Information shown START
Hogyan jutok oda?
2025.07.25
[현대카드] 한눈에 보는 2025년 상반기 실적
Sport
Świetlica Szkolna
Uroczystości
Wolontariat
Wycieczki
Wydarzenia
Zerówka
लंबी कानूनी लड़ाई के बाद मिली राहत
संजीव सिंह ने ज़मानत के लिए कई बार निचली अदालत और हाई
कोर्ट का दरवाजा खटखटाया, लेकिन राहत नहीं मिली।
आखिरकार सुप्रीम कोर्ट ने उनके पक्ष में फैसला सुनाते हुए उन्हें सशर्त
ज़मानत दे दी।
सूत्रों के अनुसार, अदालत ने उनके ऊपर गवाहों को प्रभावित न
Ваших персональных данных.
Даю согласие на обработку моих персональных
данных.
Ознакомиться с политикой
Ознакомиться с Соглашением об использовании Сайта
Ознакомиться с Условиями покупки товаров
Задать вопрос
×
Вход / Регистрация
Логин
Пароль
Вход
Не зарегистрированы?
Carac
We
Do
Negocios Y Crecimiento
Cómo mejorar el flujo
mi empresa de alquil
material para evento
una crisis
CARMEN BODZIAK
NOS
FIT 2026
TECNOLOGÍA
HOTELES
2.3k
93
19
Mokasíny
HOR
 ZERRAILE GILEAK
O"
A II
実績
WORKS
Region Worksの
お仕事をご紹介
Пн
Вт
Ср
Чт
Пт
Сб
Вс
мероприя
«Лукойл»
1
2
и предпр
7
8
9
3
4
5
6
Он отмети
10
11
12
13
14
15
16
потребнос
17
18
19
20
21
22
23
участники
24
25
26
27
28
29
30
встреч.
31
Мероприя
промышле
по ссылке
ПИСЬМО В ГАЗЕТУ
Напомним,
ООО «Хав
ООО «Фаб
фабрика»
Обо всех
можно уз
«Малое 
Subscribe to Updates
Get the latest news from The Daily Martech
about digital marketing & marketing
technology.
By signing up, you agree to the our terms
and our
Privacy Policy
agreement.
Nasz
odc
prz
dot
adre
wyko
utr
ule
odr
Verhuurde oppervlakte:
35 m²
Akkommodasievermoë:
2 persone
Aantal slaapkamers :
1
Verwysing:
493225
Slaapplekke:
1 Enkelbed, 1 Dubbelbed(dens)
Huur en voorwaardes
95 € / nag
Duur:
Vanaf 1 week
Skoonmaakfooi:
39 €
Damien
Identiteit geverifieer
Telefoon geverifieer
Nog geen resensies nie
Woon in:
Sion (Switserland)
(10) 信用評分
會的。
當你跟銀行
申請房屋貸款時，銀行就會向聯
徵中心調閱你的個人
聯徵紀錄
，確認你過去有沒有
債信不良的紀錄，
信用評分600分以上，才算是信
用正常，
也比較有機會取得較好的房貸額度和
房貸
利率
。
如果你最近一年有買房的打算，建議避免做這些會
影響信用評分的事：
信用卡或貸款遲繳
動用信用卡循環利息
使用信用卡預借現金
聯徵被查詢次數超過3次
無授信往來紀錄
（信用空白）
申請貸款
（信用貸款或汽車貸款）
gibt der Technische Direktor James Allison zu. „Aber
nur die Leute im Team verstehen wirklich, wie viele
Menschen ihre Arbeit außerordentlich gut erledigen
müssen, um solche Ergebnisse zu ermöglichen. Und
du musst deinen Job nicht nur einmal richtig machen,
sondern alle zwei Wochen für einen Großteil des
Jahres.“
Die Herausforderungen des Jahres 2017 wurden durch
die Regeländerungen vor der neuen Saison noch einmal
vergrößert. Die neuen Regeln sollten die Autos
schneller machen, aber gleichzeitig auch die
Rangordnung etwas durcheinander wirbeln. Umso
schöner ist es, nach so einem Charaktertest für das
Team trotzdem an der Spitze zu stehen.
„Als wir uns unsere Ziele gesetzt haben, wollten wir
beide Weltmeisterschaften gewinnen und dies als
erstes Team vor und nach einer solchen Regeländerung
Information shown END
◆ **Work task**
Reproduce every line of the saved entries above verbatim, keeping their original order.

◆ **Response**
Hogyan jutok oda?
2025.07.25
[현대카드] 한눈에 보는 2025년 상반기 실적
Sport
Świetlica Szkolna
Uroczystości
Wolontariat
Wycieczki
Wydarzenia
Zerówka
लंबी कानूनी लड़ाई के बाद मिली राहत
संजीव सिंह ने ज़मानत के लिए कई बार निचली अदालत और हाई
कोर्ट का दरवाजा खटखटाया, लेकिन राहत नहीं मिली।
आखिरकार सुप्रीम कोर्ट ने उनके पक्ष में फैसला सुनाते हुए उन्हें सशर्त
ज़मानत दे दी।
सूत्रों के अनुसार, अदालत ने उनके ऊपर गवाहों को प्रभावित न
Ваших персональных данных.
Даю согласие на обработку моих персональных
данных.
Ознакомиться с политикой
Ознакомиться с Соглашением об использовании Сайта
Ознакомиться с Условиями покупки товаров
Задать вопрос
×
Вход / Регистрация
Логин
Пароль
Вход
Не зарегистрированы?
Carac
We
Do
Negocios Y Crecimiento
Cómo mejorar el flujo
mi empresa de alquil
material para evento
una crisis
CARMEN BODZIAK
NOS
FIT 2026
TECNOLOGÍA
HOTELES
2.3k
93
19
Mokasíny
HOR
 ZERRAILE GILEAK
O"
A II
実績
WORKS
Region Worksの
お仕事をご紹介
Пн
Вт
Ср
Чт
Пт
Сб
Вс
мероприя
«Лукойл»
1
2
и предпр
7
8
9
3
4
5
6
Он отмети
10
11
12
13
14
15
16
потребнос
17
18
19
20
21
22
23
участники
24
25
26
27
28
29
30
встреч.
31
Мероприя
промышле
по ссылке
ПИСЬМО В ГАЗЕТУ
Напомним,
ООО «Хав
ООО «Фаб
фабрика»
Обо всех
можно уз
«Малое 
Subscribe to Updates
Get the latest news from The Daily Martech
about digital marketing & marketing
technology.
By signing up, you agree to the our terms
and our
Privacy Policy
agreement.
Nasz
odc
prz
dot
adre
wyko
utr
ule
odr
Verhuurde oppervlakte:
35 m²
Akkommodasievermoë:
2 persone
Aantal slaapkamers :
1
Verwysing:
493225
Slaapplekke:
1 Enkelbed, 1 Dubbelbed(dens)
Huur en voorwaardes
95 € / nag
Duur:
Vanaf 1 week
Skoonmaakfooi:
39 €
Damien
Identiteit geverifieer
Telefoon geverifieer
Nog geen resensies nie
Woon in:
Sion (Switserland)
(10) 信用評分
會的。
當你跟銀行
申請房屋貸款時，銀行就會向聯
徵中心調閱你的個人
聯徵紀錄
，確認你過去有沒有
債信不良的紀錄，
信用評分600分以上，才算是信
用正常，
也比較有機會取得較好的房貸額度和
房貸
利率
。
如果你最近一年有買房的打算，建議避免做這些會
影響信用評分的事：
信用卡或貸款遲繳
動用信用卡循環利息
使用信用卡預借現金
聯徵被查詢次數超過3次
無授信往來紀錄
（信用空白）
申請貸款
（信用貸款或汽車貸款）
gibt der Technische Direktor James Allison zu. „Aber
nur die Leute im Team verstehen wirklich, wie viele
Menschen ihre Arbeit außerordentlich gut erledigen
müssen, um solche Ergebnisse zu ermöglichen. Und
du musst deinen Job nicht nur einmal richtig machen,
sondern alle zwei Wochen für einen Großteil des
Jahres.“
Die Herausforderungen des Jahres 2017 wurden durch
die Regeländerungen vor der neuen Saison noch einmal
vergrößert. Die neuen Regeln sollten die Autos
schneller machen, aber gleichzeitig auch die
Rangordnung etwas durcheinander wirbeln. Umso
schöner ist es, nach so einem Charaktertest für das
Team trotzdem an der Spitze zu stehen.
„Als wir uns unsere Ziele gesetzt haben, wollten wir
beide Weltmeisterschaften gewinnen und dies als
erstes Team vor und nach einer solchen Regeländerung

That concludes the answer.